**SOURCE DOCUMENT**.
Mental illness is very common. According to the National Association for Mental Health, about onein four people in Britain have this diagnosis, possibly more.
Sadly, there are no statistics for the numbers in Nigeria. It is one of the least understood conditions in society. Mental distress takes many forms. Some of the more colloquial terms of diagnosis are; depression or anxiety. This however sometimes creates a further misunderstanding of the condition and a general underestimation of how severe and incapacitating these conditions can be. Within the African societies and communities there is even further lack of understanding of the illness. The mere mention of mental health sends people running for the hills. It still conjures up images of the florid psychotic lunatic running around naked on the streets … dangerous, unpredictable and to be feared. Whereas in reality, the truth of the matter is that mental health is on a continuum on which we are all placed. It is fluid, dynamic and we can all move up and down on it depending on a range of circumstances e.g. genetics, biochemistry and environmental factors such as life events, extreme stress, and family variables. So, what are those things/attitudes that can enhance our mental health? Let’s examine some of them.

**ENTRIES SHOWN**.
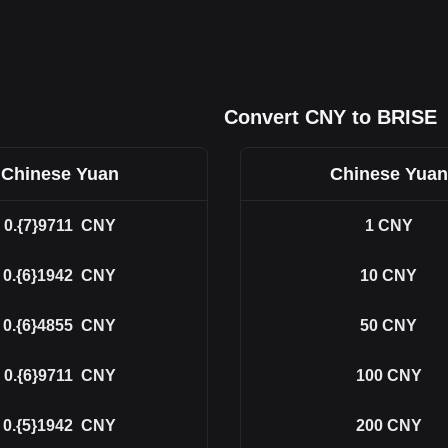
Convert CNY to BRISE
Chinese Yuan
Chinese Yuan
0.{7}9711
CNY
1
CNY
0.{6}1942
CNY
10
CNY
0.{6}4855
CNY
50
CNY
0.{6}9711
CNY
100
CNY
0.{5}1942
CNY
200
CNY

---

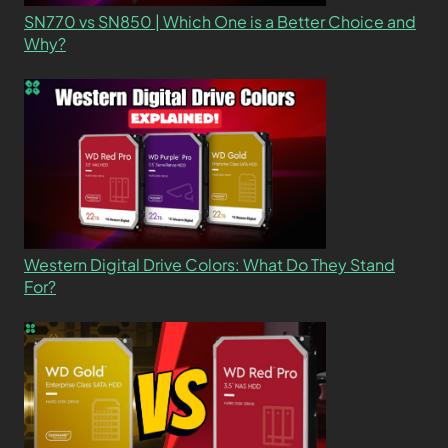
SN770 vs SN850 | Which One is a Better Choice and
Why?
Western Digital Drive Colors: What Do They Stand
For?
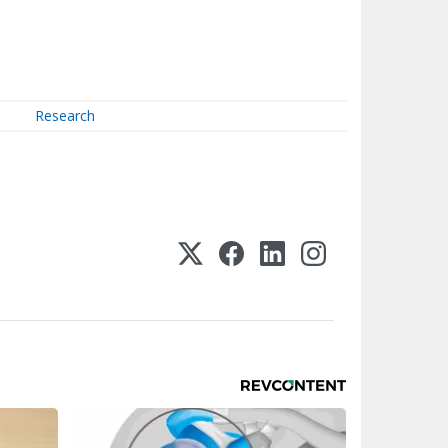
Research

==

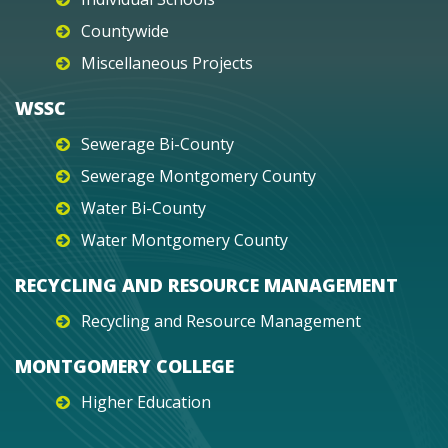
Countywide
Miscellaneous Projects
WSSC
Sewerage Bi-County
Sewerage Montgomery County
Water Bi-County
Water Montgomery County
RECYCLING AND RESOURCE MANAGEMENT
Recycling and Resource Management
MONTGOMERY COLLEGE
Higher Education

**YOUR TASKS**.
**a.** In the passage on mental health, write out the stretch from "Mental illness is" through "diagnosis, possibly more." again, replacing "Britain" with "the United Kingdom".
**b.** Answer these from the passage on mental health:
(i) Roughly what share of people in Britain have a mental illness diagnosis, according to the National Association for Mental Health?
(ii) Which two colloquial terms of diagnosis are named?
(iii) Which environmental factors are listed as able to move a person along the mental health continuum?
**c.** Condense the paragraph of the passage on mental health that begins "Sadly, there are no statistics" into a short bulleted list that keeps its main facts.

**RESPONSE LIST**.
**a.**
Mental illness is very common. According to the National Association for Mental Health, about onein four people in the United Kingdom have this diagnosis, possibly more.

**b.**
(i) About one in four, possibly more.
(ii) Depression and anxiety.
(iii) Life events, extreme stress, and family variables.

**c.**
- Nigeria has no statistics on the numbers affected.
- Mental illness is one of the least understood conditions in society and takes many forms.
- Colloquial terms like depression or anxiety can deepen misunderstanding and lead people to underestimate how severe and incapacitating these conditions are.
- African societies and communities understand the illness even less, and its mention still calls up the image of a dangerous, unpredictable, naked lunatic on the streets.
- In reality, mental health is a fluid, dynamic continuum on which everyone is placed. People move up and down it depending on genetics, biochemistry, and environmental factors such as life events, extreme stress, and family variables.
- The paragraph closes by setting out to examine things and attitudes that can enhance mental health.